With the popularity of apps like Tinder, using your smartphone to connect with strangers is nothing new. But what happens if you apply this trend to everyday problems, rather than entertainment or social hook-ups?

Below we look at three apps that promise to harness the power of crowdsourcing in genuinely useful ways – from waking up to getting emergency medical care. Where would your limits lie?


Wakie connects people from across the world for a very specific purpose; it’s a ‘social alarm clock’. There’s nothing like a phone call to force you out of your slumber and Wakie will arrange just that: select your time and a member of their “fun, friendly community” will give you a quick call to wake you up. It’s a brief interaction – calls last a maximum of one minute and no phone numbers are visible or exchanged.

It may not be everyone’s cup of tea but with over 1.5 million members across 80 countries, the concept clearly has traction, and it’s a sign of just how accepting we’ve become of intimate interactions with people we don’t know.

There are plenty of possibilities for brand hook-ups here, too. Offering your customers the chance to be woken up by Justin Beiber singing Morning Has Broken? It might just cause a stir.



The GoodSAM apps aims to connect users in emergency situations with a network of local, medically trained good Samaritans. When you issue a call for help through the app nearby ‘responders’ are alerted to your location. The app also automatically calls the emergency services and contains a crowd-sourced database of defibrillators. As the website points out, receiving basic life support as quickly as possible can help save lives.

Only trained medics and registered first aiders can sign up as responders, so you should be in good hands. The concept obviously relies of having enough active volunteers and high awareness of the service, something which seems to be growing in the UK, US and Australia.

Be My Eyes

Be My Eyes uses live video chat to connect blind people with volunteer helpers around the world. A blind or partially sighted person can use the app to request assistance; their smartphone acts as a viewfinder. A helper will be able to access a live video feed, speak to the blind user, answer questions and describe what they are seeing. This could be anything from the expiry date on a bottle of milk to understanding new surroundings.
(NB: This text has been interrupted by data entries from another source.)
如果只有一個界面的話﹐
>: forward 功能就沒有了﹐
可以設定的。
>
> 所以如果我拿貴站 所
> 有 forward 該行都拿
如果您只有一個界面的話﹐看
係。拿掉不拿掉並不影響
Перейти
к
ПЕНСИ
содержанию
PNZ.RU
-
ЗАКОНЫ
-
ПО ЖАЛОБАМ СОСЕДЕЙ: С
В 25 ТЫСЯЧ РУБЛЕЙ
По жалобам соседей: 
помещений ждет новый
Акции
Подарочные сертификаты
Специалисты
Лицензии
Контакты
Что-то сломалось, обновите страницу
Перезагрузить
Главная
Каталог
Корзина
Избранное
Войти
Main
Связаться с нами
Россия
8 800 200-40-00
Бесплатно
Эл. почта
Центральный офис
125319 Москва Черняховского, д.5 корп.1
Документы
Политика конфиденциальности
Currently available for iPhone, the app is free, non-profit and open source. According to the founder, around 99,000 volunteers signed up in the first 12 days. Participation of volunteers is incentivised by tracking how many people you’ve helped, earning points to boost your status within the volunteer community.
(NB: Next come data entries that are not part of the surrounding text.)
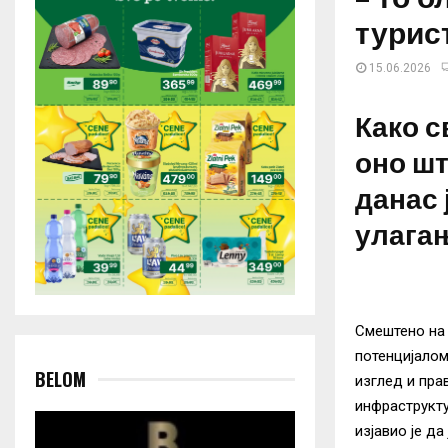
турист
15.06.2026
Како с
оно шт
данас 
улага
Смештено на
потенцијалом
BELOM
изглед и пра
инфраструкту
изјавио је д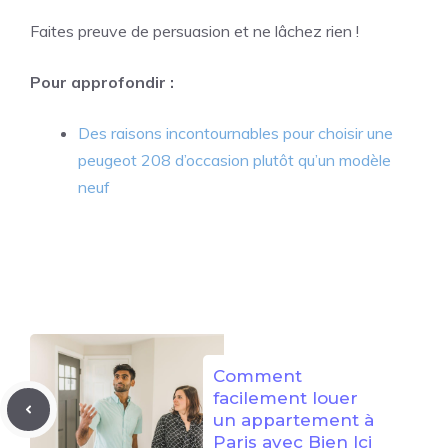
Faites preuve de persuasion et ne lâchez rien !
Pour approfondir :
Des raisons incontournables pour choisir une
peugeot 208 d’occasion plutôt qu’un modèle
neuf
Comment
facilement louer
un appartement à
Paris avec Bien Ici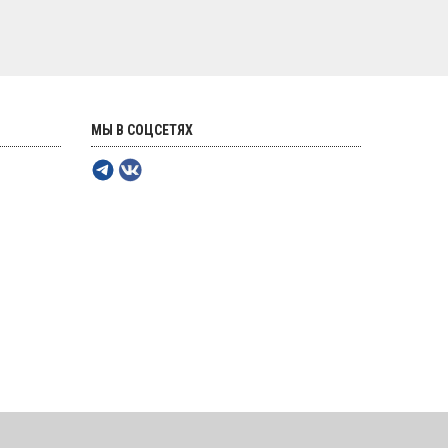
МЫ В СОЦСЕТЯХ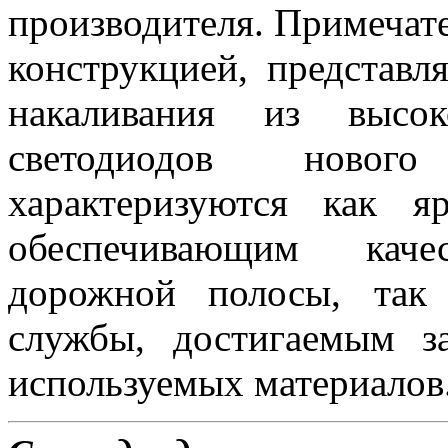
производителя. Примеча
конструкцией, представ
накаливания из высок
светодиодов новог
характеризуются как 
обеспечивающим каче
дорожной полосы, так
службы, достигаемым з
используемых материалов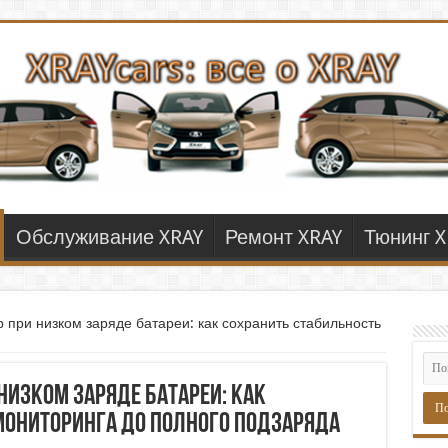
Обслуживание XRAY
Ремонт XRAY
Тюнинг X
 при низком заряде батареи: как сохранить стабильность
низком заряде батареи: как
мониторинга до полного подзаряда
These apps are all united by the use of technology to crowd source good deeds. Connecting with strangers will bring up inevitable questions of safety but, with the probable exception of Wakie, these apps mimic situations where people may already be relying on help from nearby strangers.

All are examples of taking existing, popular technology and applying it to a greater need. If the best products and initiatives are those that are of genuine use to people, this should be an approach that more companies and campaigns begin to explore.